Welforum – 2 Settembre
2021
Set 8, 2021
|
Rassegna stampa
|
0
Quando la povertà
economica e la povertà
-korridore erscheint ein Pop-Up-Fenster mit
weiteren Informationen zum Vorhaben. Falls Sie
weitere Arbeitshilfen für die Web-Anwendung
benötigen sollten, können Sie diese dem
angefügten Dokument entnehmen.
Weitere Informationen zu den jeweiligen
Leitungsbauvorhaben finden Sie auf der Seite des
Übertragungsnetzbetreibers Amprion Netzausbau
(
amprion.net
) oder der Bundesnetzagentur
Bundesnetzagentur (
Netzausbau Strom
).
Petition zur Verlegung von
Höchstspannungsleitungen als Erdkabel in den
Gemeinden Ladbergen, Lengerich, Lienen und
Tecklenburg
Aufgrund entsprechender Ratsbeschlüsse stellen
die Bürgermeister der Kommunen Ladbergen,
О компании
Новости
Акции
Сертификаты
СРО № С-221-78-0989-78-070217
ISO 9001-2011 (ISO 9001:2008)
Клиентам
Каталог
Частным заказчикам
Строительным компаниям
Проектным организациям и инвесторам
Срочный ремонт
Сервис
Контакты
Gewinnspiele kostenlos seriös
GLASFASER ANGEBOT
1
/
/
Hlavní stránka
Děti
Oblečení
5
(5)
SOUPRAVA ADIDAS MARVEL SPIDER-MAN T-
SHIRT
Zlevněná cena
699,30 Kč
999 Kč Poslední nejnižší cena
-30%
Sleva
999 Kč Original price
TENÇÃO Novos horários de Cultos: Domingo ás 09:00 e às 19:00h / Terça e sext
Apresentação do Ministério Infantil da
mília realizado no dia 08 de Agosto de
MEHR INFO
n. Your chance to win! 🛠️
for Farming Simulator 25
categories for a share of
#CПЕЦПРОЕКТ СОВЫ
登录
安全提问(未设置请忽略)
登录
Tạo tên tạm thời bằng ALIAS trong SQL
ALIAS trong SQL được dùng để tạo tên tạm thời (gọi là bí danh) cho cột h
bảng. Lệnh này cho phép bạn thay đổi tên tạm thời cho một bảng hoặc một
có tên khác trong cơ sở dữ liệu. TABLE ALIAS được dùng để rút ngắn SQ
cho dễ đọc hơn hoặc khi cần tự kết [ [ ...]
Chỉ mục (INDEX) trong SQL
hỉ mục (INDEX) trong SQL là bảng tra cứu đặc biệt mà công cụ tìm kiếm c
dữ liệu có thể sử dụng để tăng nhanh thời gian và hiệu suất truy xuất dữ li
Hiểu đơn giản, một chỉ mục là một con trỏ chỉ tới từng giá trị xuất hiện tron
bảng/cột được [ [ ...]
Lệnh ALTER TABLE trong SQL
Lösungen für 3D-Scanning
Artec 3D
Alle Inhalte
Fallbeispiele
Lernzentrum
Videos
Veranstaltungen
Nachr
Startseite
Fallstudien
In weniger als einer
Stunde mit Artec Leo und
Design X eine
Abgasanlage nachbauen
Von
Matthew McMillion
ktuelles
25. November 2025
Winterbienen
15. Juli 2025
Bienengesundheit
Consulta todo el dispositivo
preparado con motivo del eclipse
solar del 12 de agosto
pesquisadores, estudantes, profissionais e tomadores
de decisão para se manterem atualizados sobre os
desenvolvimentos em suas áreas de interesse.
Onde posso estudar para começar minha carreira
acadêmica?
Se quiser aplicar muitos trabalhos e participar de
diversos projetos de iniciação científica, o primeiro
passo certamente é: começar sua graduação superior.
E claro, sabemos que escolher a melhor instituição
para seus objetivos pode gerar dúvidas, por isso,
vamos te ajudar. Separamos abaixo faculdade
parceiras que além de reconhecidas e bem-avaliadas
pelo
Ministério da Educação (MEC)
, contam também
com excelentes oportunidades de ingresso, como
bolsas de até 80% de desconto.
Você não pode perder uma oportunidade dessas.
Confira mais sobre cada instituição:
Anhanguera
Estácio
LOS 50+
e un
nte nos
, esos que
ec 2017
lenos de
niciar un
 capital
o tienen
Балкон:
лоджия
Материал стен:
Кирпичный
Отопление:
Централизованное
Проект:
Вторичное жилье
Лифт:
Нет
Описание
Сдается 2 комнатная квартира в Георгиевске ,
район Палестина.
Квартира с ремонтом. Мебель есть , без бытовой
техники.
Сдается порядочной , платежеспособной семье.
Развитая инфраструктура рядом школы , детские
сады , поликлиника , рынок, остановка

#### Task objective:
Beginning with the first line of the records above, reproduce each line exactly, ending at the line that contains "Weitere Informationen zu den jeweiligen", and leave out everything else.

#### Output for this task:
Welforum – 2 Settembre
2021
Set 8, 2021
|
Rassegna stampa
|
0
Quando la povertà
economica e la povertà
-korridore erscheint ein Pop-Up-Fenster mit
weiteren Informationen zum Vorhaben. Falls Sie
weitere Arbeitshilfen für die Web-Anwendung
benötigen sollten, können Sie diese dem
angefügten Dokument entnehmen.
Weitere Informationen zu den jeweiligen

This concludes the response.